In preparing to sell the 2019 School Building and Site Bonds, Series II, the school district, working with their municipal advisor, PFM Financial Advisors LLC, requested that S&P Global Ratings, acting through Standard and Poor's Financial Services LLC ("S&P") evaluate the school district's credit quality. S&P assigned the School District the rating of "AA-" with a stable outlook. The rating agency cited the school district's very-strong-to-extremely strong economy, consistently very strong general fund balance and good management practices and policies in their rationale for rating of the school district at this level.

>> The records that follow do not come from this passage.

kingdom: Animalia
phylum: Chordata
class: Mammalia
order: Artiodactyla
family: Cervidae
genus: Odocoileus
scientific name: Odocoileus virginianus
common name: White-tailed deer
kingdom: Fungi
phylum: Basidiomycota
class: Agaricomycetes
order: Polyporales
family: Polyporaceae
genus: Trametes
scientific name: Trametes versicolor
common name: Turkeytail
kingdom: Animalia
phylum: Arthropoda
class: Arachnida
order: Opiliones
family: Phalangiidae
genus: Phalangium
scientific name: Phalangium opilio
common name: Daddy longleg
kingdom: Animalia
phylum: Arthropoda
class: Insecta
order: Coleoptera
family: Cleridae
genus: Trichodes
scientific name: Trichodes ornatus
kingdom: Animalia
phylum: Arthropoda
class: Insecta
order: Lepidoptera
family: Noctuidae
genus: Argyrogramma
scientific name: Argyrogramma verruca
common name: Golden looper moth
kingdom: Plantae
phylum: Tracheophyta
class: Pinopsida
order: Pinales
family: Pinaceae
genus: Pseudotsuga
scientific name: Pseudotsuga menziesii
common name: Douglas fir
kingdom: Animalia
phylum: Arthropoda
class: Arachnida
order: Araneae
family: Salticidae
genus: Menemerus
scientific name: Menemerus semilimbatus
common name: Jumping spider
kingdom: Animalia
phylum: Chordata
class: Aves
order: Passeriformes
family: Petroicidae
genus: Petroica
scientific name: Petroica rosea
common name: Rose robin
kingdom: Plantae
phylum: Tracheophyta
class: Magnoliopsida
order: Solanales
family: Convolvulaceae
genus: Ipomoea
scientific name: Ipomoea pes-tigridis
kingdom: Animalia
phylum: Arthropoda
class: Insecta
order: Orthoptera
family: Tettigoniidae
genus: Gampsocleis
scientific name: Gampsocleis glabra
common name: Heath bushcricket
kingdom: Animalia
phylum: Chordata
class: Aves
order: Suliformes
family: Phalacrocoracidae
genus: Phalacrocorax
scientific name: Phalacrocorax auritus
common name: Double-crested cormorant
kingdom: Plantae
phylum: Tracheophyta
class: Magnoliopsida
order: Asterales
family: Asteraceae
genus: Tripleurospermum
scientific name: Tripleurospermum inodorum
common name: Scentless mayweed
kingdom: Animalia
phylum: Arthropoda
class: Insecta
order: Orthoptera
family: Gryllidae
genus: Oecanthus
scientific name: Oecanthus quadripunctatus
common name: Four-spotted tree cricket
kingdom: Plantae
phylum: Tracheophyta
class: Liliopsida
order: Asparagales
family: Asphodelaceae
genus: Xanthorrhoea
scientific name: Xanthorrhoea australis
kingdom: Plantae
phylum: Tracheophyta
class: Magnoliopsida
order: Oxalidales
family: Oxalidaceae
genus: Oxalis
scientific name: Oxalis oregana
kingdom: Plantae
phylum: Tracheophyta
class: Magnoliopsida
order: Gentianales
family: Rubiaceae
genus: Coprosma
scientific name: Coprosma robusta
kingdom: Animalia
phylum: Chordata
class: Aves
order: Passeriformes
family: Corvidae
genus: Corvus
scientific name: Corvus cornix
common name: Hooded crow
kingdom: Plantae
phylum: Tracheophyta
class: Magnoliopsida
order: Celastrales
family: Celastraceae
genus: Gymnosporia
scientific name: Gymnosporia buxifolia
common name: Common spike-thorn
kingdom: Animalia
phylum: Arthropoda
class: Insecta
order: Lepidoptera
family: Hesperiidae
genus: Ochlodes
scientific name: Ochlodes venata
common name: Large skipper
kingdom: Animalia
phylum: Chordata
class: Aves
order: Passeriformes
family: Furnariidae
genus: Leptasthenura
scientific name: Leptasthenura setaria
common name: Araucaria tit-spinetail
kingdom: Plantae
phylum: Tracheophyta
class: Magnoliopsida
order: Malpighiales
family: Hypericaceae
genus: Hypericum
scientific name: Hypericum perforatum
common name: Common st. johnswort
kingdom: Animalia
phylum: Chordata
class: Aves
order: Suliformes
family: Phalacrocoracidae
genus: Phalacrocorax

“The positive financial rating for the district’s bond issue contributed to the opportunity to sell the bonds at a favorable rate, maximizing the bond dollars targeted directly toward upgrading school facilities, enhancing existing school security, and providing students across the district with modern learning environments,” said Northville Superintendent Mary Kay Gallagher. “Our primary goal is to support learning for all students in a manner that prepares them for meeting the expectations and demands of colleges, universities and employers now, and in the future. These improvements will enhance Northville Public Schools’ tradition of excellence, while honoring our Board of Education’s commitment to strong stewardship of the community’s investment in our schools.”
The 2019 School Building and Site Bonds, Series II, were sold at a true interest rate of 3.50% -- among the lowest interest rates achieved by any Michigan K-12 issuer this year – with a final maturity of 2043 (a repayment term of approximately 24 years). The lower interest rate will result in bond payments for the district that are $3.7 million lower for this series compared to the projection from mid-November.
The school district's financing was conducted by the Michigan investment banking office of the brokerage firm, Stifel, the financial advising firm, PFM Financial Advisors LLC and the law firm serving as bond counsel, Thrun Law Firm, P.C. Additionally, Raymond James served as a co-manager for the bond issue.
“Northville Public Schools’ bonds were sold at an opportune time in the bond market,” said Brodie Killian, Managing Director with Stifel. “The district was able to enter the bond market after a recent decline in interest rates. The financing met the goals of the district and resulted in a cost of borrowing that was considerably lower than originally anticipated.”